(SOURCE TEXT)
Start of Block
How PARTs assemble into wholes: Learning the relative composition of images
Melika Ayoughi, Samira Abnar, Chen Huang, Chris Sandino, Sayeri Lala, Eeshan Gunesh Dhekane, Dan Busbridge, Shuangfei Zhai, Vimal Thilak, Josh Susskind, Pascal Mettes, Paul Groth, Hanlin Goh

TL;DR
This paper introduces PART, a self-supervised learning method that models continuous relative positions of image parts, improving spatial understanding and robustness over grid-based approaches across various tasks.
Contribution
PART leverages continuous relative transformations between off-grid patches, enabling more flexible and accurate modeling of object composition in images.
Findings
Outperforms grid-based methods like MAE and DropPos in object detection and time series prediction.
Maintains competitive performance on global classification tasks.
Applicable to diverse data types including EEG signals, medical imaging, video, and audio.
End of Block
(INPUT DATA)
Start of Block
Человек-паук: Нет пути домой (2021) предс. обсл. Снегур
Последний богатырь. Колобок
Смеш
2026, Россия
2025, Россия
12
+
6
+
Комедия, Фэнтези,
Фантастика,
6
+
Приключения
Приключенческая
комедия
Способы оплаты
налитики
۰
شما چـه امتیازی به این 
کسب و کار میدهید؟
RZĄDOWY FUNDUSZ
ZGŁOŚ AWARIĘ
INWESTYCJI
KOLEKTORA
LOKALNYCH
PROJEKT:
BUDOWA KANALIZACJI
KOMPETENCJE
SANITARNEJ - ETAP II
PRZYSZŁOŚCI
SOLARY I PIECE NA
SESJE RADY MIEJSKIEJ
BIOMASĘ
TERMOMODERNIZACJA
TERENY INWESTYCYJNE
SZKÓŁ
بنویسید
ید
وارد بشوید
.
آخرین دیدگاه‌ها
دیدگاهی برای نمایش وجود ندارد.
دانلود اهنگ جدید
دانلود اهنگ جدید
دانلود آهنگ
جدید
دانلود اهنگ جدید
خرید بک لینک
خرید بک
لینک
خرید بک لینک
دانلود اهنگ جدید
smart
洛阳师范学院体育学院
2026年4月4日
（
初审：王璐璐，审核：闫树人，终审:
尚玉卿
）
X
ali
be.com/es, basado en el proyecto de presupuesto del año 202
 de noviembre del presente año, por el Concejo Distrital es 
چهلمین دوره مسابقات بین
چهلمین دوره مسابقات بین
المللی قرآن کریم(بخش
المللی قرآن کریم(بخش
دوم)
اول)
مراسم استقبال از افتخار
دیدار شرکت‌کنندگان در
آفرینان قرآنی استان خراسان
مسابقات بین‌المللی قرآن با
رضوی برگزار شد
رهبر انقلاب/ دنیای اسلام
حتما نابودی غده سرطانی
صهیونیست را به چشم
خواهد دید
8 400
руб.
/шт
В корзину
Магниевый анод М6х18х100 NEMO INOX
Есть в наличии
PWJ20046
End of Block
Start of Block
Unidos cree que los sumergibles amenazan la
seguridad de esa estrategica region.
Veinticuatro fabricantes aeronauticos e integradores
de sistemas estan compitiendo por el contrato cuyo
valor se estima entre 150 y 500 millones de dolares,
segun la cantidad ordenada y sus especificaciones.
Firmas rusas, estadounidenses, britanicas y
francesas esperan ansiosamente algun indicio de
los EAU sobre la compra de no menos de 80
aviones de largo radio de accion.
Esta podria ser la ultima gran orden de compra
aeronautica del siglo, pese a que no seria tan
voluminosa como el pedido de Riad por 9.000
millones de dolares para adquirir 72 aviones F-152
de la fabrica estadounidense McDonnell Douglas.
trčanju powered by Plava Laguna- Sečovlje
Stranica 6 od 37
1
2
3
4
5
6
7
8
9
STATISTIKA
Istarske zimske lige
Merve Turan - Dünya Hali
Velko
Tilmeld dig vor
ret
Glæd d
End of Block
(EXERCISE DIRECTIONS) Name every data type that the PART summary above says the method applies to.

(TASK ANSWER) EEG signals, medical imaging, video, audio